### The problem
Only the lines from the line holding "금으로 로마 in 티켓과 베를린 out 리턴 티켓을 끊었다. 물" through the final line of the entries below are to be returned, exactly as they stand.

### Input data
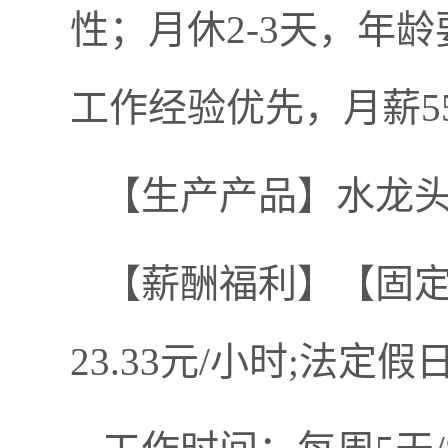
性；月休2-3天，年龄
工作经验优先，月薪550
【生产产品】水龙
【薪酬福利】【固定新
23.33元/小时;法定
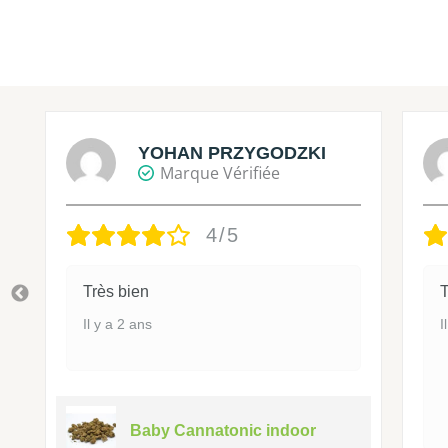
YOHAN PRZYGODZKI
Marque Vérifiée
4/5
Très bien
T
Il y a 2 ans
I
Baby Cannatonic indoor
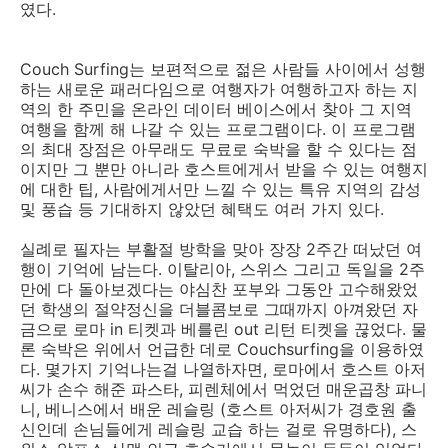
였다.
Couch Surfing는 보편적으로 젊은 사람들 사이에서 성행
하는 새로운 패러다임으로 여행자가 여행하고자 하는 지
역의 한 주민을 온라인 데이터 베이스에서 찾아 그 지역
여행을 함께 해 나갈 수 있는 프로그램이다. 이 프로그램
의 최대 장점은 아무래도 무료로 숙박을 할 수 있다는 점
이지만 그 뿐만 아니라 호스트에게서 받을 수 있는 여행지
에 대한 팁, 사람에게서만 느낄 수 있는 특유 지역의 감성
및 풍습 등 기대하지 않았던 혜택도 여러 가지 있다.
실례로 필자는 부활절 방학을 맞아 장장 2주간 떠났던 여
행이 기억에 남는다. 이탈리아, 스위스 그리고 독일을 2주
만에 다 돌아보겠다는 야심찬 포부와 그동안 고수해왔었
던 학생의 절약정신을 더블콤보로 그때까지 아껴왔던 자
금으로 로마 in 티켓과 베를린 out 리턴 티켓을 끊었다. 물
론 숙박은 위에서 언급한 데로 Couchsurfing을 이용하였
다. 몇가지 기억나는걸 나열하자면, 로마에서 호스트 아저
씨가 손수 해준 파스타, 피렌체에서 먹었던 매운곱창 파니
니, 베니스에서 배운 레슬링 (호스트 아저씨가 경호원 출
신인데 손님들에게 레슬링 교습 하는 걸로 유명하다), 스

### Written solution
금으로 로마 in 티켓과 베를린 out 리턴 티켓을 끊었다. 물
론 숙박은 위에서 언급한 데로 Couchsurfing을 이용하였
다. 몇가지 기억나는걸 나열하자면, 로마에서 호스트 아저
씨가 손수 해준 파스타, 피렌체에서 먹었던 매운곱창 파니
니, 베니스에서 배운 레슬링 (호스트 아저씨가 경호원 출
신인데 손님들에게 레슬링 교습 하는 걸로 유명하다), 스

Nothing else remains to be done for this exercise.